__What the exercise asks__. Nothing less than an exact copy of all the records is required.
** Given records follows **
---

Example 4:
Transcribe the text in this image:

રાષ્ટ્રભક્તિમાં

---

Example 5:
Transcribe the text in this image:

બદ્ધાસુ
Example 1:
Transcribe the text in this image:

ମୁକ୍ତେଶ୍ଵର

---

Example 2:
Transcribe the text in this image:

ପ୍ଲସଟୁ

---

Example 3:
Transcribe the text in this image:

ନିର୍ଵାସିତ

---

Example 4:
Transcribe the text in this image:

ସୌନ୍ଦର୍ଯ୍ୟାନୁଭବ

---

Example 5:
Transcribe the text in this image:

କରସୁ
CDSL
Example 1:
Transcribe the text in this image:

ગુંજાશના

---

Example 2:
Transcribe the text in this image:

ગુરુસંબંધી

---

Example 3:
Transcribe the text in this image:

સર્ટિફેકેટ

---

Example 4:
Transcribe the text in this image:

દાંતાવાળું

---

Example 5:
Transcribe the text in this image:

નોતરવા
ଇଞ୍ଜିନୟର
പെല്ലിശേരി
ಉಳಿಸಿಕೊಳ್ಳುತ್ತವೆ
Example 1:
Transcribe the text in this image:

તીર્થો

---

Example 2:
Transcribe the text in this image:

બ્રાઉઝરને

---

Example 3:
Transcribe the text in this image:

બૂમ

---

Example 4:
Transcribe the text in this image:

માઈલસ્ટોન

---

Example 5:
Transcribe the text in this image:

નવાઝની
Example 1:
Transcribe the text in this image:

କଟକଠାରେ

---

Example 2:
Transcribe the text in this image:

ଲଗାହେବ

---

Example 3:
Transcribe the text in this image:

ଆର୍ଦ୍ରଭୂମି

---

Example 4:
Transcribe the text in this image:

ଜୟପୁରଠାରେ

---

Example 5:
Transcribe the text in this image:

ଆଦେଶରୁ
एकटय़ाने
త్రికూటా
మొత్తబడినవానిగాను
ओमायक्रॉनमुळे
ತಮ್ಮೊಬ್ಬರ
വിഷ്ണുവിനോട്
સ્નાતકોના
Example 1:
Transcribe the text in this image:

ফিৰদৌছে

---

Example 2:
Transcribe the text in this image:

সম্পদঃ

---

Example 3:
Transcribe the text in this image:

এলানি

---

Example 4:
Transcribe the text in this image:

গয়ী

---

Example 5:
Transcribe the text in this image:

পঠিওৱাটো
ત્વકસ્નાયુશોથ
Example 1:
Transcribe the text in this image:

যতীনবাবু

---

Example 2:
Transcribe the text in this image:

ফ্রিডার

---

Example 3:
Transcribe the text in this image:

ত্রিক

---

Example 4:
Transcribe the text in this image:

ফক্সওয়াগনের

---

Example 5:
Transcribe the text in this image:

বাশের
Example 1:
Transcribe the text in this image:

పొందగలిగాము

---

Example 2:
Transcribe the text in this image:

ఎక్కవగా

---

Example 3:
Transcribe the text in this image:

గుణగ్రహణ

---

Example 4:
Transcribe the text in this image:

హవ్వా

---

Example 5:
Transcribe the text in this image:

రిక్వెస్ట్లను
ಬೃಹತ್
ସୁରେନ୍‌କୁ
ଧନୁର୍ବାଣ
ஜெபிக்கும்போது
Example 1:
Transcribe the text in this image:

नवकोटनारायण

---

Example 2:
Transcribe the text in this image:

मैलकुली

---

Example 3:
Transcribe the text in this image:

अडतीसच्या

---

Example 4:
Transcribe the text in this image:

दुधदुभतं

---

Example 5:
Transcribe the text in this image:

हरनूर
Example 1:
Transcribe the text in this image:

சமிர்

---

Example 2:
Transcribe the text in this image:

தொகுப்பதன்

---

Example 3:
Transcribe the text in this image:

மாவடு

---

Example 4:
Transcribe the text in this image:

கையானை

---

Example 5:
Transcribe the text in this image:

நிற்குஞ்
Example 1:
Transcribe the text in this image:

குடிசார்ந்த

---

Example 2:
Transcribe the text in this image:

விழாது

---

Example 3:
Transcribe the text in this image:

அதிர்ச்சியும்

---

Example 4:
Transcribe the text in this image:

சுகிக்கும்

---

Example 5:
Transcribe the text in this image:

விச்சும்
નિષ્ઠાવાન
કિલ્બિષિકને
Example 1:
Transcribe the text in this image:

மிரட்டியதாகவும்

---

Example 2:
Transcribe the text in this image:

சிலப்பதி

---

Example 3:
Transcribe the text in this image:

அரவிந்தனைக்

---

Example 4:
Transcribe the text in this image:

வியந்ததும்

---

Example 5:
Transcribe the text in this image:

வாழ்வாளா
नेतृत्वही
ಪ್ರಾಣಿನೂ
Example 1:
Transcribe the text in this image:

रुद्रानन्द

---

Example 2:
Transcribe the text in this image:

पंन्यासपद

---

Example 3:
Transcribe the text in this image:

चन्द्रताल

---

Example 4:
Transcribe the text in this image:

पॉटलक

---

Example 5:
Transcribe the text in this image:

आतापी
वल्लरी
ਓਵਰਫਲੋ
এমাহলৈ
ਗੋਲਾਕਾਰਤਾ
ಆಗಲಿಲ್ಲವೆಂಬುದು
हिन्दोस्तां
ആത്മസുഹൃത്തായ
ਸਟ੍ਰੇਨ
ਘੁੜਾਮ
** End of Given records **
__Result for this exercise__.
---

Example 4:
Transcribe the text in this image:

રાષ્ટ્રભક્તિમાં

---

Example 5:
Transcribe the text in this image:

બદ્ધાસુ
Example 1:
Transcribe the text in this image:

ମୁକ୍ତେଶ୍ଵର

---

Example 2:
Transcribe the text in this image:

ପ୍ଲସଟୁ

---

Example 3:
Transcribe the text in this image:

ନିର୍ଵାସିତ

---

Example 4:
Transcribe the text in this image:

ସୌନ୍ଦର୍ଯ୍ୟାନୁଭବ

---

Example 5:
Transcribe the text in this image:

କରସୁ
CDSL
Example 1:
Transcribe the text in this image:

ગુંજાશના

---

Example 2:
Transcribe the text in this image:

ગુરુસંબંધી

---

Example 3:
Transcribe the text in this image:

સર્ટિફેકેટ

---

Example 4:
Transcribe the text in this image:

દાંતાવાળું

---

Example 5:
Transcribe the text in this image:

નોતરવા
ଇଞ୍ଜିନୟର
പെല്ലിശേരി
ಉಳಿಸಿಕೊಳ್ಳುತ್ತವೆ
Example 1:
Transcribe the text in this image:

તીર્થો

---

Example 2:
Transcribe the text in this image:

બ્રાઉઝરને

---

Example 3:
Transcribe the text in this image:

બૂમ

---

Example 4:
Transcribe the text in this image:

માઈલસ્ટોન

---

Example 5:
Transcribe the text in this image:

નવાઝની
Example 1:
Transcribe the text in this image:

କଟକଠାରେ

---

Example 2:
Transcribe the text in this image:

ଲଗାହେବ

---

Example 3:
Transcribe the text in this image:

ଆର୍ଦ୍ରଭୂମି

---

Example 4:
Transcribe the text in this image:

ଜୟପୁରଠାରେ

---

Example 5:
Transcribe the text in this image:

ଆଦେଶରୁ
एकटय़ाने
త్రికూటా
మొత్తబడినవానిగాను
ओमायक्रॉनमुळे
ತಮ್ಮೊಬ್ಬರ
വിഷ്ണുവിനോട്
સ્નાતકોના
Example 1:
Transcribe the text in this image:

ফিৰদৌছে

---

Example 2:
Transcribe the text in this image:

সম্পদঃ

---

Example 3:
Transcribe the text in this image:

এলানি

---

Example 4:
Transcribe the text in this image:

গয়ী

---

Example 5:
Transcribe the text in this image:

পঠিওৱাটো
ત્વકસ્નાયુશોથ
Example 1:
Transcribe the text in this image:

যতীনবাবু

---

Example 2:
Transcribe the text in this image:

ফ্রিডার

---

Example 3:
Transcribe the text in this image:

ত্রিক

---

Example 4:
Transcribe the text in this image:

ফক্সওয়াগনের

---

Example 5:
Transcribe the text in this image:

বাশের
Example 1:
Transcribe the text in this image:

పొందగలిగాము

---

Example 2:
Transcribe the text in this image:

ఎక్కవగా

---

Example 3:
Transcribe the text in this image:

గుణగ్రహణ

---

Example 4:
Transcribe the text in this image:

హవ్వా

---

Example 5:
Transcribe the text in this image:

రిక్వెస్ట్లను
ಬೃಹತ್
ସୁରେନ୍‌କୁ
ଧନୁର୍ବାଣ
ஜெபிக்கும்போது
Example 1:
Transcribe the text in this image:

नवकोटनारायण

---

Example 2:
Transcribe the text in this image:

मैलकुली

---

Example 3:
Transcribe the text in this image:

अडतीसच्या

---

Example 4:
Transcribe the text in this image:

दुधदुभतं

---

Example 5:
Transcribe the text in this image:

हरनूर
Example 1:
Transcribe the text in this image:

சமிர்

---

Example 2:
Transcribe the text in this image:

தொகுப்பதன்

---

Example 3:
Transcribe the text in this image:

மாவடு

---

Example 4:
Transcribe the text in this image:

கையானை

---

Example 5:
Transcribe the text in this image:

நிற்குஞ்
Example 1:
Transcribe the text in this image:

குடிசார்ந்த

---

Example 2:
Transcribe the text in this image:

விழாது

---

Example 3:
Transcribe the text in this image:

அதிர்ச்சியும்

---

Example 4:
Transcribe the text in this image:

சுகிக்கும்

---

Example 5:
Transcribe the text in this image:

விச்சும்
નિષ્ઠાવાન
કિલ્બિષિકને
Example 1:
Transcribe the text in this image:

மிரட்டியதாகவும்

---

Example 2:
Transcribe the text in this image:

சிலப்பதி

---

Example 3:
Transcribe the text in this image:

அரவிந்தனைக்

---

Example 4:
Transcribe the text in this image:

வியந்ததும்

---

Example 5:
Transcribe the text in this image:

வாழ்வாளா
नेतृत्वही
ಪ್ರಾಣಿನೂ
Example 1:
Transcribe the text in this image:

रुद्रानन्द

---

Example 2:
Transcribe the text in this image:

पंन्यासपद

---

Example 3:
Transcribe the text in this image:

चन्द्रताल

---

Example 4:
Transcribe the text in this image:

पॉटलक

---

Example 5:
Transcribe the text in this image:

आतापी
वल्लरी
ਓਵਰਫਲੋ
এমাহলৈ
ਗੋਲਾਕਾਰਤਾ
ಆಗಲಿಲ್ಲವೆಂಬುದು
हिन्दोस्तां
ആത്മസുഹൃത്തായ
ਸਟ੍ਰੇਨ
ਘੁੜਾਮ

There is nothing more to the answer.